Stored data >>
....
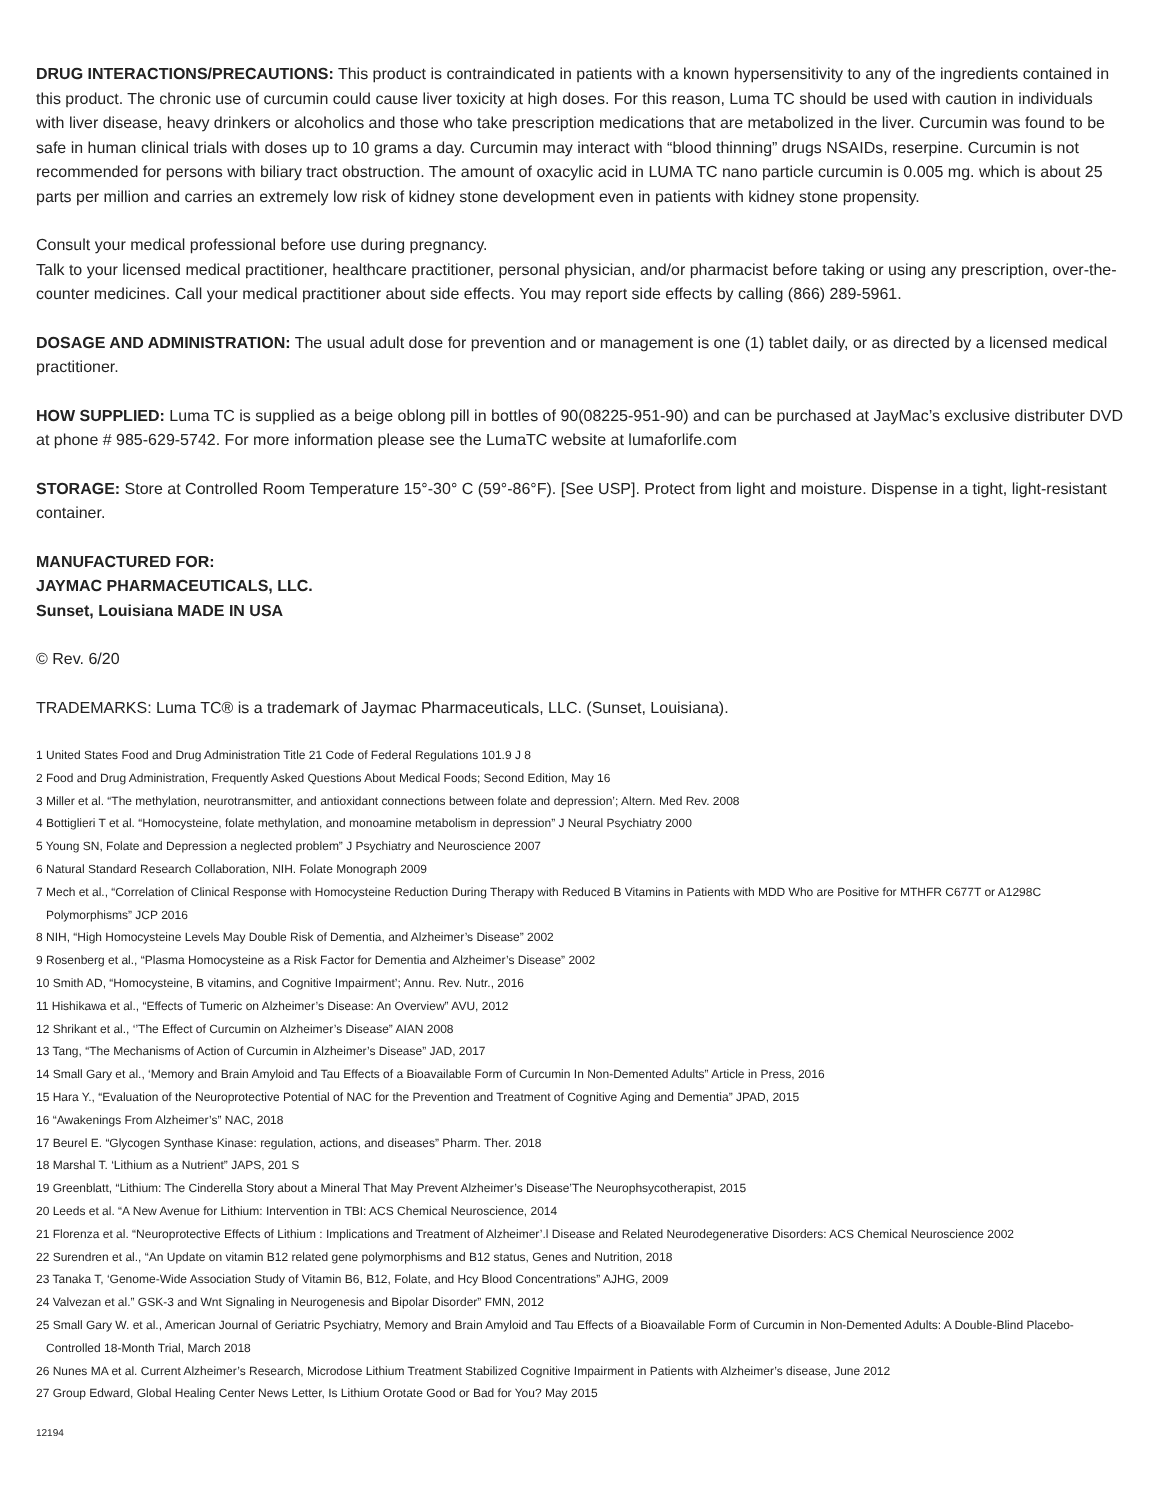DRUG INTERACTIONS/PRECAUTIONS: This product is contraindicated in patients with a known hypersensitivity to any of the ingredients contained in this product. The chronic use of curcumin could cause liver toxicity at high doses. For this reason, Luma TC should be used with caution in individuals with liver disease, heavy drinkers or alcoholics and those who take prescription medications that are metabolized in the liver. Curcumin was found to be safe in human clinical trials with doses up to 10 grams a day. Curcumin may interact with “blood thinning” drugs NSAIDs, reserpine. Curcumin is not recommended for persons with biliary tract obstruction. The amount of oxacylic acid in LUMA TC nano particle curcumin is 0.005 mg. which is about 25 parts per million and carries an extremely low risk of kidney stone development even in patients with kidney stone propensity.
Consult your medical professional before use during pregnancy.
Talk to your licensed medical practitioner, healthcare practitioner, personal physician, and/or pharmacist before taking or using any prescription, over-the-counter medicines. Call your medical practitioner about side effects. You may report side effects by calling (866) 289-5961.
DOSAGE AND ADMINISTRATION: The usual adult dose for prevention and or management is one (1) tablet daily, or as directed by a licensed medical practitioner.
HOW SUPPLIED: Luma TC is supplied as a beige oblong pill in bottles of 90(08225-951-90) and can be purchased at JayMac’s exclusive distributer DVD at phone # 985-629-5742. For more information please see the LumaTC website at lumaforlife.com
STORAGE: Store at Controlled Room Temperature 15°-30° C (59°-86°F). [See USP]. Protect from light and moisture. Dispense in a tight, light-resistant container.
MANUFACTURED FOR:
JAYMAC PHARMACEUTICALS, LLC.
Sunset, Louisiana MADE IN USA
© Rev. 6/20
TRADEMARKS: Luma TC® is a trademark of Jaymac Pharmaceuticals, LLC. (Sunset, Louisiana).
1 United States Food and Drug Administration Title 21 Code of Federal Regulations 101.9 J 8
2 Food and Drug Administration, Frequently Asked Questions About Medical Foods; Second Edition, May 16
3 Miller et al. “The methylation, neurotransmitter, and antioxidant connections between folate and depression’; Altern. Med Rev. 2008
4 Bottiglieri T et al. “Homocysteine, folate methylation, and monoamine metabolism in depression” J Neural Psychiatry 2000
5 Young SN, Folate and Depression a neglected problem” J Psychiatry and Neuroscience 2007
6 Natural Standard Research Collaboration, NIH. Folate Monograph 2009
7 Mech et al., “Correlation of Clinical Response with Homocysteine Reduction During Therapy with Reduced B Vitamins in Patients with MDD Who are Positive for MTHFR C677T or A1298C Polymorphisms” JCP 2016
8 NIH, “High Homocysteine Levels May Double Risk of Dementia, and Alzheimer’s Disease” 2002
9 Rosenberg et al., “Plasma Homocysteine as a Risk Factor for Dementia and Alzheimer’s Disease” 2002
10 Smith AD, “Homocysteine, B vitamins, and Cognitive Impairment’; Annu. Rev. Nutr., 2016
11 Hishikawa et al., “Effects of Tumeric on Alzheimer’s Disease: An Overview” AVU, 2012
12 Shrikant et al., ‘’The Effect of Curcumin on Alzheimer’s Disease” AIAN 2008
13 Tang, “The Mechanisms of Action of Curcumin in Alzheimer’s Disease” JAD, 2017
14 Small Gary et al., ‘Memory and Brain Amyloid and Tau Effects of a Bioavailable Form of Curcumin In Non-Demented Adults” Article in Press, 2016
15 Hara Y., “Evaluation of the Neuroprotective Potential of NAC for the Prevention and Treatment of Cognitive Aging and Dementia” JPAD, 2015
16 “Awakenings From Alzheimer’s” NAC, 2018
17 Beurel E. “Glycogen Synthase Kinase: regulation, actions, and diseases” Pharm. Ther. 2018
18 Marshal T. ‘Lithium as a Nutrient” JAPS, 201 S
19 Greenblatt, “Lithium: The Cinderella Story about a Mineral That May Prevent Alzheimer’s Disease’The Neurophsycotherapist, 2015
20 Leeds et al. “A New Avenue for Lithium: Intervention in TBI: ACS Chemical Neuroscience, 2014
21 Florenza et al. “Neuroprotective Effects of Lithium : Implications and Treatment of Alzheimer’.l Disease and Related Neurodegenerative Disorders: ACS Chemical Neuroscience 2002
22 Surendren et al., “An Update on vitamin B12 related gene polymorphisms and B12 status, Genes and Nutrition, 2018
23 Tanaka T, ‘Genome-Wide Association Study of Vitamin B6, B12, Folate, and Hcy Blood Concentrations” AJHG, 2009
24 Valvezan et al.” GSK-3 and Wnt Signaling in Neurogenesis and Bipolar Disorder” FMN, 2012
25 Small Gary W. et al., American Journal of Geriatric Psychiatry, Memory and Brain Amyloid and Tau Effects of a Bioavailable Form of Curcumin in Non-Demented Adults: A Double-Blind Placebo-Controlled 18-Month Trial, March 2018
26 Nunes MA et al. Current Alzheimer’s Research, Microdose Lithium Treatment Stabilized Cognitive Impairment in Patients with Alzheimer’s disease, June 2012
27 Group Edward, Global Healing Center News Letter, Is Lithium Orotate Good or Bad for You? May 2015
12194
....
Line by line, retype the records above exactly, minus the images.

Reply >>
DRUG INTERACTIONS/PRECAUTIONS: This product is contraindicated in patients with a known hypersensitivity to any of the ingredients contained in this product. The chronic use of curcumin could cause liver toxicity at high doses. For this reason, Luma TC should be used with caution in individuals with liver disease, heavy drinkers or alcoholics and those who take prescription medications that are metabolized in the liver. Curcumin was found to be safe in human clinical trials with doses up to 10 grams a day. Curcumin may interact with “blood thinning” drugs NSAIDs, reserpine. Curcumin is not recommended for persons with biliary tract obstruction. The amount of oxacylic acid in LUMA TC nano particle curcumin is 0.005 mg. which is about 25 parts per million and carries an extremely low risk of kidney stone development even in patients with kidney stone propensity.
Consult your medical professional before use during pregnancy.
Talk to your licensed medical practitioner, healthcare practitioner, personal physician, and/or pharmacist before taking or using any prescription, over-the-counter medicines. Call your medical practitioner about side effects. You may report side effects by calling (866) 289-5961.
DOSAGE AND ADMINISTRATION: The usual adult dose for prevention and or management is one (1) tablet daily, or as directed by a licensed medical practitioner.
HOW SUPPLIED: Luma TC is supplied as a beige oblong pill in bottles of 90(08225-951-90) and can be purchased at JayMac’s exclusive distributer DVD at phone # 985-629-5742. For more information please see the LumaTC website at lumaforlife.com
STORAGE: Store at Controlled Room Temperature 15°-30° C (59°-86°F). [See USP]. Protect from light and moisture. Dispense in a tight, light-resistant container.
MANUFACTURED FOR:
JAYMAC PHARMACEUTICALS, LLC.
Sunset, Louisiana MADE IN USA
© Rev. 6/20
TRADEMARKS: Luma TC® is a trademark of Jaymac Pharmaceuticals, LLC. (Sunset, Louisiana).
1 United States Food and Drug Administration Title 21 Code of Federal Regulations 101.9 J 8
2 Food and Drug Administration, Frequently Asked Questions About Medical Foods; Second Edition, May 16
3 Miller et al. “The methylation, neurotransmitter, and antioxidant connections between folate and depression’; Altern. Med Rev. 2008
4 Bottiglieri T et al. “Homocysteine, folate methylation, and monoamine metabolism in depression” J Neural Psychiatry 2000
5 Young SN, Folate and Depression a neglected problem” J Psychiatry and Neuroscience 2007
6 Natural Standard Research Collaboration, NIH. Folate Monograph 2009
7 Mech et al., “Correlation of Clinical Response with Homocysteine Reduction During Therapy with Reduced B Vitamins in Patients with MDD Who are Positive for MTHFR C677T or A1298C Polymorphisms” JCP 2016
8 NIH, “High Homocysteine Levels May Double Risk of Dementia, and Alzheimer’s Disease” 2002
9 Rosenberg et al., “Plasma Homocysteine as a Risk Factor for Dementia and Alzheimer’s Disease” 2002
10 Smith AD, “Homocysteine, B vitamins, and Cognitive Impairment’; Annu. Rev. Nutr., 2016
11 Hishikawa et al., “Effects of Tumeric on Alzheimer’s Disease: An Overview” AVU, 2012
12 Shrikant et al., ‘’The Effect of Curcumin on Alzheimer’s Disease” AIAN 2008
13 Tang, “The Mechanisms of Action of Curcumin in Alzheimer’s Disease” JAD, 2017
14 Small Gary et al., ‘Memory and Brain Amyloid and Tau Effects of a Bioavailable Form of Curcumin In Non-Demented Adults” Article in Press, 2016
15 Hara Y., “Evaluation of the Neuroprotective Potential of NAC for the Prevention and Treatment of Cognitive Aging and Dementia” JPAD, 2015
16 “Awakenings From Alzheimer’s” NAC, 2018
17 Beurel E. “Glycogen Synthase Kinase: regulation, actions, and diseases” Pharm. Ther. 2018
18 Marshal T. ‘Lithium as a Nutrient” JAPS, 201 S
19 Greenblatt, “Lithium: The Cinderella Story about a Mineral That May Prevent Alzheimer’s Disease’The Neurophsycotherapist, 2015
20 Leeds et al. “A New Avenue for Lithium: Intervention in TBI: ACS Chemical Neuroscience, 2014
21 Florenza et al. “Neuroprotective Effects of Lithium : Implications and Treatment of Alzheimer’.l Disease and Related Neurodegenerative Disorders: ACS Chemical Neuroscience 2002
22 Surendren et al., “An Update on vitamin B12 related gene polymorphisms and B12 status, Genes and Nutrition, 2018
23 Tanaka T, ‘Genome-Wide Association Study of Vitamin B6, B12, Folate, and Hcy Blood Concentrations” AJHG, 2009
24 Valvezan et al.” GSK-3 and Wnt Signaling in Neurogenesis and Bipolar Disorder” FMN, 2012
25 Small Gary W. et al., American Journal of Geriatric Psychiatry, Memory and Brain Amyloid and Tau Effects of a Bioavailable Form of Curcumin in Non-Demented Adults: A Double-Blind Placebo-Controlled 18-Month Trial, March 2018
26 Nunes MA et al. Current Alzheimer’s Research, Microdose Lithium Treatment Stabilized Cognitive Impairment in Patients with Alzheimer’s disease, June 2012
27 Group Edward, Global Healing Center News Letter, Is Lithium Orotate Good or Bad for You? May 2015
12194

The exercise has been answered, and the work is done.